DIRECTIONS:
Examine each line of the data, and copy the ones containing "writing".

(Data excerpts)
╭──

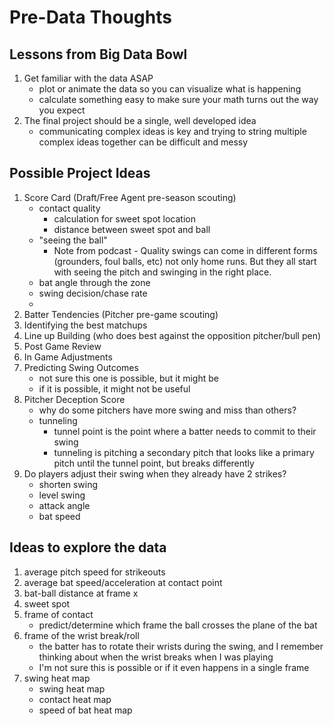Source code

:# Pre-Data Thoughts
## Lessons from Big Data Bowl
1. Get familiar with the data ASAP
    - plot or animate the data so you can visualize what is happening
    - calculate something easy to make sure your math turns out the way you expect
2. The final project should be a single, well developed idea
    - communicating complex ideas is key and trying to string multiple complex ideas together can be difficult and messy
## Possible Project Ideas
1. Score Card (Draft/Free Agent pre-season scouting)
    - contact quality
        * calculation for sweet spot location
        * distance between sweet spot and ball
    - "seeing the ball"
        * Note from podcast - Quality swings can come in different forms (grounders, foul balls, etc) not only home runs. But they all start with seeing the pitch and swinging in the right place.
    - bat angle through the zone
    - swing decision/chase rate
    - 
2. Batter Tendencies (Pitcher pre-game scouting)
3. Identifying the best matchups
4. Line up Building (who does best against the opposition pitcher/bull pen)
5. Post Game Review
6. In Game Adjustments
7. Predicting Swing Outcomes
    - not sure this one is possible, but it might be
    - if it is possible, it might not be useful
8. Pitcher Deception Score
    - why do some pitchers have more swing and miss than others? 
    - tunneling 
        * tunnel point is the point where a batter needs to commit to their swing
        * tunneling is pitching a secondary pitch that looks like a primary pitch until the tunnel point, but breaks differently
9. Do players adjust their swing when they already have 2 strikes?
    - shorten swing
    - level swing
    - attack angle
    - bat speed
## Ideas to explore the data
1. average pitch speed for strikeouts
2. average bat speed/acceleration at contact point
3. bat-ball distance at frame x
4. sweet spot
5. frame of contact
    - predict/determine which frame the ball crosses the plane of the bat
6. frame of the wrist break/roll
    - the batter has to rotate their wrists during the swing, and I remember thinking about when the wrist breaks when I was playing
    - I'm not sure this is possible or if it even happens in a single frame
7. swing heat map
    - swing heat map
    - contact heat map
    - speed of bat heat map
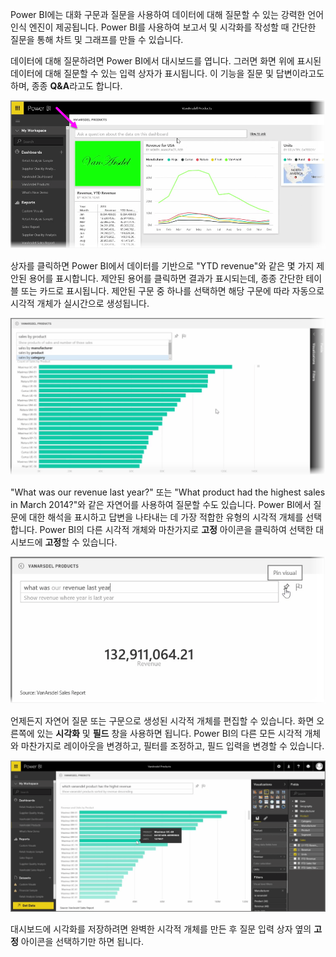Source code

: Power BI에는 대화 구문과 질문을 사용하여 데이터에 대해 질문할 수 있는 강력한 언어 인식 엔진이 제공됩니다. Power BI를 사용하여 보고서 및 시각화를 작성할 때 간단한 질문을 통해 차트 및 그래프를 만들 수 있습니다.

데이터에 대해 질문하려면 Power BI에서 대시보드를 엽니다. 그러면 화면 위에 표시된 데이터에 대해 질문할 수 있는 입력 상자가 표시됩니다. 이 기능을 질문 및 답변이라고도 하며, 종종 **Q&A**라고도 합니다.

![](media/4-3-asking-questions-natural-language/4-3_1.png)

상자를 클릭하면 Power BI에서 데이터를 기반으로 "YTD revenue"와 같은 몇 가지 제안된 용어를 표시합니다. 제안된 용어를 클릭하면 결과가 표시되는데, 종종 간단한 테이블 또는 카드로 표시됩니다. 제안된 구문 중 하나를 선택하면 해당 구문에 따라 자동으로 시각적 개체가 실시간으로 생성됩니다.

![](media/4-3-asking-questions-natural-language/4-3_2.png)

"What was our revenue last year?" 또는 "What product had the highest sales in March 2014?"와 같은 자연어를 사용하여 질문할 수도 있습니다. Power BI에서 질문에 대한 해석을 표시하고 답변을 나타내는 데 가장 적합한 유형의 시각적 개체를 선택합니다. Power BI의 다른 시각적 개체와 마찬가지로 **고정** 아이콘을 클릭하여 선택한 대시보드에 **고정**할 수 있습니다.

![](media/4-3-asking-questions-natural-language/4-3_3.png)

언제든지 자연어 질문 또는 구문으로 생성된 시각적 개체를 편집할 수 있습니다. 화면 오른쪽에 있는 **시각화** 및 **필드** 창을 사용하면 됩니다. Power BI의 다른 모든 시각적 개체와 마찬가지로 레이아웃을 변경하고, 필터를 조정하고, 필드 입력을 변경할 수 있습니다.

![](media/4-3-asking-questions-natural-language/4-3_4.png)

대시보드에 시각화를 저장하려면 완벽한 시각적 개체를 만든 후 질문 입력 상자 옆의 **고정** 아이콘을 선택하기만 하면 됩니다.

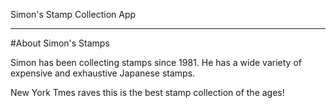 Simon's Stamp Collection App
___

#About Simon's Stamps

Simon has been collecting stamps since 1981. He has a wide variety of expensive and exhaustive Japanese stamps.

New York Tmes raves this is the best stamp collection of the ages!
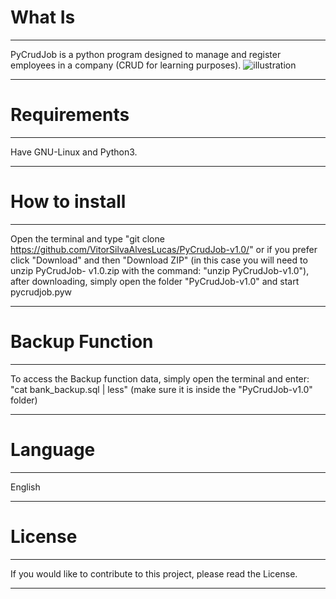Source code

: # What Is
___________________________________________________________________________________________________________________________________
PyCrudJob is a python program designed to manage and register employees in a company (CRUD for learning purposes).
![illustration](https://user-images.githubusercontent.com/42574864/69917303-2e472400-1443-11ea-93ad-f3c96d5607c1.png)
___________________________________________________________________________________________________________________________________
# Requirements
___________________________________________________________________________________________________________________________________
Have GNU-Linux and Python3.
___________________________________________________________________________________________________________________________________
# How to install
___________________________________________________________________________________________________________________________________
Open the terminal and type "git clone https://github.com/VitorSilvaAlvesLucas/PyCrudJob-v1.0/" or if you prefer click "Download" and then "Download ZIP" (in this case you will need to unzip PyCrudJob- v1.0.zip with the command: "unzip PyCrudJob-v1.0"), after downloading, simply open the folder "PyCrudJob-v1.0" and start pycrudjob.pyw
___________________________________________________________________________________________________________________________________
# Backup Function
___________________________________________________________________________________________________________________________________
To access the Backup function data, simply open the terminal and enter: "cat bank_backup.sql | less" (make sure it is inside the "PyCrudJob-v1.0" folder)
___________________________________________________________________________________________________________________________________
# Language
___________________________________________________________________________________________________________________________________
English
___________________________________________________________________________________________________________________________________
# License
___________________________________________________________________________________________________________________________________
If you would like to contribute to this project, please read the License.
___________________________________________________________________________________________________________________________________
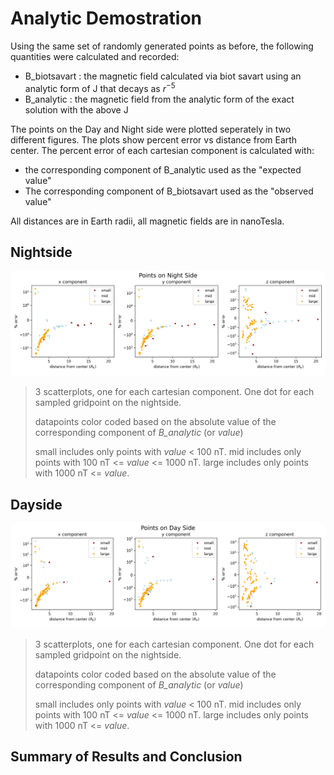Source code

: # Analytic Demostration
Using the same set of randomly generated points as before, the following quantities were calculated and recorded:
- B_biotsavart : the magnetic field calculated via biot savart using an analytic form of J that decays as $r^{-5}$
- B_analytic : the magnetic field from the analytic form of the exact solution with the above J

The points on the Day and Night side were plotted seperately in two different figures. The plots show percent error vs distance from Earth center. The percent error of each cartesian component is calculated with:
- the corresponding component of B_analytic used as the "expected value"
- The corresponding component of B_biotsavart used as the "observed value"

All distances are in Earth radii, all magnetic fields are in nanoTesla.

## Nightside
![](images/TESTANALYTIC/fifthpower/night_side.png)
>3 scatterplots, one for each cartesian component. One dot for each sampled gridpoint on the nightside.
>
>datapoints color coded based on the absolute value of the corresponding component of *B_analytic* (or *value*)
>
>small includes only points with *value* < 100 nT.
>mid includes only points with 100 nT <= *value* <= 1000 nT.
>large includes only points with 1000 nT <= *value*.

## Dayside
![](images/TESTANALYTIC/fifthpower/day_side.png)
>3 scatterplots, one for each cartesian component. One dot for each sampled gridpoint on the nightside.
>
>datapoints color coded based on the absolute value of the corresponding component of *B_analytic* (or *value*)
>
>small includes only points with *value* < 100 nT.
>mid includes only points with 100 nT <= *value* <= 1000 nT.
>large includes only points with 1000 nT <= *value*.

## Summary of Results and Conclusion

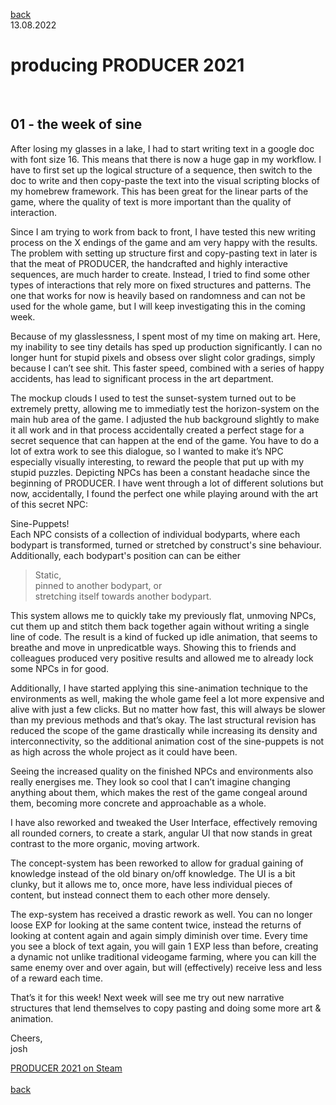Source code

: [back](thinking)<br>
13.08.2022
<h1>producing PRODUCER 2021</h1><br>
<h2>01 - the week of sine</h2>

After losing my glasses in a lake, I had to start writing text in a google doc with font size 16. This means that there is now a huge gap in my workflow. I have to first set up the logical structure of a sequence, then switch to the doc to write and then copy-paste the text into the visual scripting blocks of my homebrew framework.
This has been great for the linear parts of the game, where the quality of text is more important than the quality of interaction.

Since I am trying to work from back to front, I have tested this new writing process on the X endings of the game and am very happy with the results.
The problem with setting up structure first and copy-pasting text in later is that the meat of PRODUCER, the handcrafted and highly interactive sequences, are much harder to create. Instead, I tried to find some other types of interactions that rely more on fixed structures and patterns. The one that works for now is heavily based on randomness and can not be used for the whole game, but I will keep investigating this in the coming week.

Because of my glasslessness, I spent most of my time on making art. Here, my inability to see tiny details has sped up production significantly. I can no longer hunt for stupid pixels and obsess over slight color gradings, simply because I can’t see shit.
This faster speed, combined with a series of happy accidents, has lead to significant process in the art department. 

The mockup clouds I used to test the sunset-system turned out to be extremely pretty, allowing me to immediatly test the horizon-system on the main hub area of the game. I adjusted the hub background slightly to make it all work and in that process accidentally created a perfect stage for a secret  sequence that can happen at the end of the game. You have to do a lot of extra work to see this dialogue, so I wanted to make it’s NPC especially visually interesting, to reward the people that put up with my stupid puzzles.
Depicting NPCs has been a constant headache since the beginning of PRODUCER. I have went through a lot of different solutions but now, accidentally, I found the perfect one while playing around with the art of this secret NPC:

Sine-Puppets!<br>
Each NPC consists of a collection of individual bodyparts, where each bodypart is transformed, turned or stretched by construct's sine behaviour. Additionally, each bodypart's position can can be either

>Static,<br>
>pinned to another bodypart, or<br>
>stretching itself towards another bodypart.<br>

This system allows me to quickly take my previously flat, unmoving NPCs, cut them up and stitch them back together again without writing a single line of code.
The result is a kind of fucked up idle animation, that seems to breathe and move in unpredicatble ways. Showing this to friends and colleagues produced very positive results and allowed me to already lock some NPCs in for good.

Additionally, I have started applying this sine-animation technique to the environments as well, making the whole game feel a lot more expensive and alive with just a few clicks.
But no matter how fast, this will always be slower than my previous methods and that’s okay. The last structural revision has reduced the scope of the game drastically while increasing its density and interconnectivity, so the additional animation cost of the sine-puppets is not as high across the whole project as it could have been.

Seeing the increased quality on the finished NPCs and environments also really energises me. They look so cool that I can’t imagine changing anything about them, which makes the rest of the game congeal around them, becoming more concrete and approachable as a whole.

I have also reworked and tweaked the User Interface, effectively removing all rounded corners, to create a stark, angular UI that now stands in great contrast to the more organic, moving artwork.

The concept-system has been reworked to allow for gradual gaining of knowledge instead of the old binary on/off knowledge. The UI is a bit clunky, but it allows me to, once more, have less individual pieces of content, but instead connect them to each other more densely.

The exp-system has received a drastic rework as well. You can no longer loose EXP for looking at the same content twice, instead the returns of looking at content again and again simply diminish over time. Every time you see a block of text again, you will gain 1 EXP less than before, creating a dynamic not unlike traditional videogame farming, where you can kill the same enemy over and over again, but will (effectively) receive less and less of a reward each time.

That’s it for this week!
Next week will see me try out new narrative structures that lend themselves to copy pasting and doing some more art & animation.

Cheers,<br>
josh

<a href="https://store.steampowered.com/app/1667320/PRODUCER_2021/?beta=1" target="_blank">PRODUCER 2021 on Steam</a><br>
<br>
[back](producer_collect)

╰──

ANSWER TO THIS TASK:
After losing my glasses in a lake, I had to start writing text in a google doc with font size 16. This means that there is now a huge gap in my workflow. I have to first set up the logical structure of a sequence, then switch to the doc to write and then copy-paste the text into the visual scripting blocks of my homebrew framework.
Since I am trying to work from back to front, I have tested this new writing process on the X endings of the game and am very happy with the results.
This system allows me to quickly take my previously flat, unmoving NPCs, cut them up and stitch them back together again without writing a single line of code.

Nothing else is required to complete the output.